New GHRH Agonist Protects Pancreatic Beta Cells from Diabetes Damage

Type 1 Diabetes is an autoimmune disease characterized by the progressive destruction of insulin-producing beta-cells in the pancreas, leading to severe hyperglycemia (high blood sugar). Current treatments primarily focus on insulin replacement, but there is a critical need for therapies that can preserve or restore beta-cell function. The compound streptozotocin (STZ) is widely used in research to chemically induce diabetes by selectively destroying beta-cells in animal models.

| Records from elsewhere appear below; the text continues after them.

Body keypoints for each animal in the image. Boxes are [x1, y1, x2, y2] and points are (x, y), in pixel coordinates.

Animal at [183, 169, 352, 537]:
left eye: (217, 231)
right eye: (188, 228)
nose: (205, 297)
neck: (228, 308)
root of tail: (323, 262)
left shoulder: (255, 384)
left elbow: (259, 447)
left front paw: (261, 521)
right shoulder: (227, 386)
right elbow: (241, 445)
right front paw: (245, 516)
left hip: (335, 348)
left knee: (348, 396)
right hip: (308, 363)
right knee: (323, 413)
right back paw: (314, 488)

This study addresses the knowledge gap of identifying novel agents that can protect beta-cells from damage and prevent diabetes onset.

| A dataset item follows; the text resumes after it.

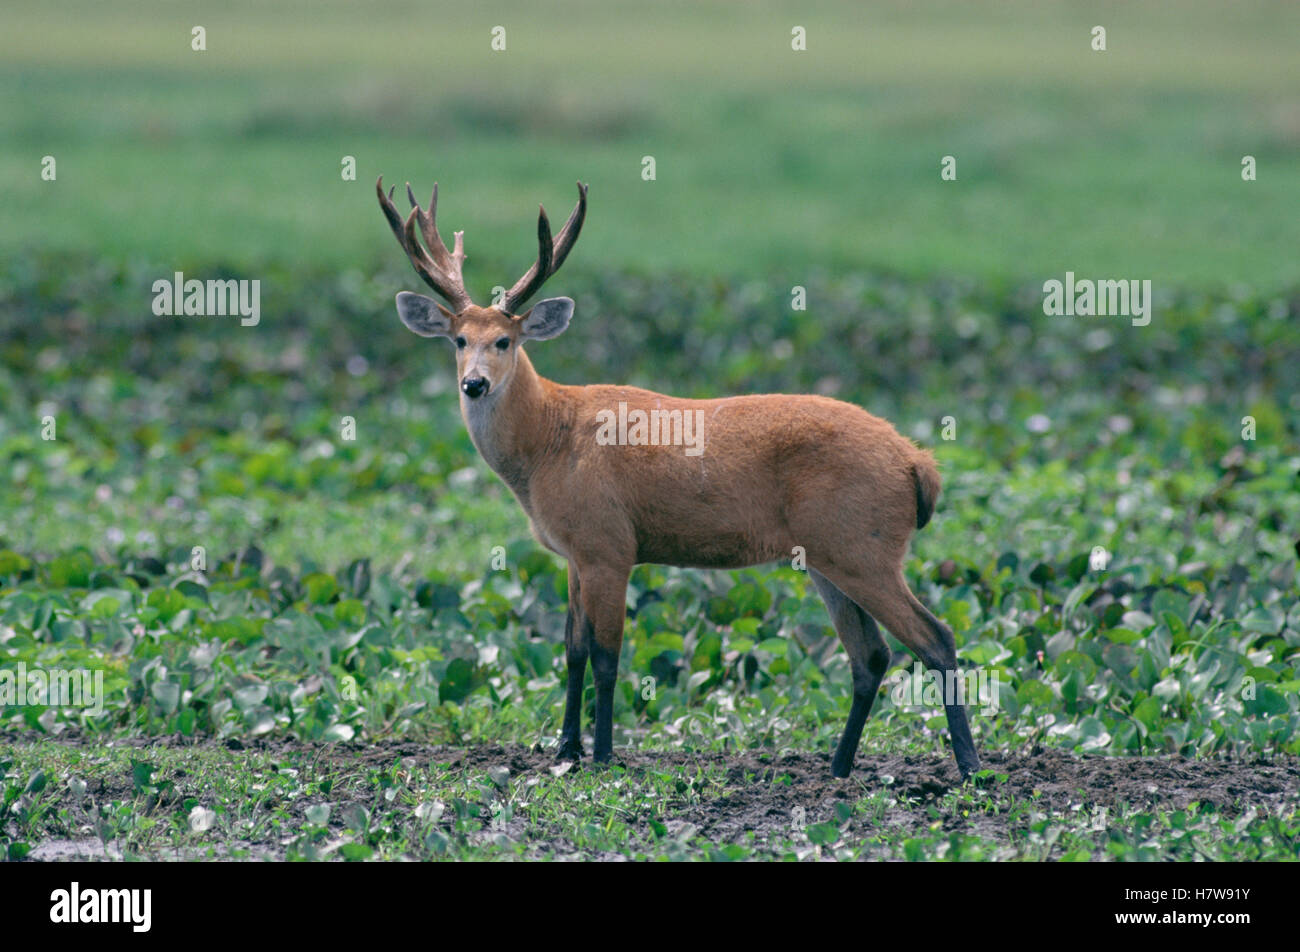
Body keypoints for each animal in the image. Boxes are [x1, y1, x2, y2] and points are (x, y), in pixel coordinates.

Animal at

Treatment with MR-409 significantly mitigated the development of STZ-induced diabetes. By day 14, MR-409-treated mice exhibited significantly lower fasting blood glucose levels, averaging 185 mg/dL, compared to 410 mg/dL in the untreated STZ group (p<0.001). This protective effect was accompanied by a 2.3-fold increase in circulating insulin levels in the MR-409 group compared to STZ controls (p<0.01). Histological analysis revealed that MR-409 preserved pancreatic beta-cell mass, showing 48% more viable beta-cells compared to the STZ-only group (p<0.001). MR-409 treatment resulted in a remarkable 65% reduction in hyperglycemia severity and significantly attenuated beta-cell apoptosis compared to untreated diabetic controls. Furthermore, MR-409 reduced markers of oxidative stress and inflammation within the pancreatic islets, indicating a multi-faceted protective mechanism.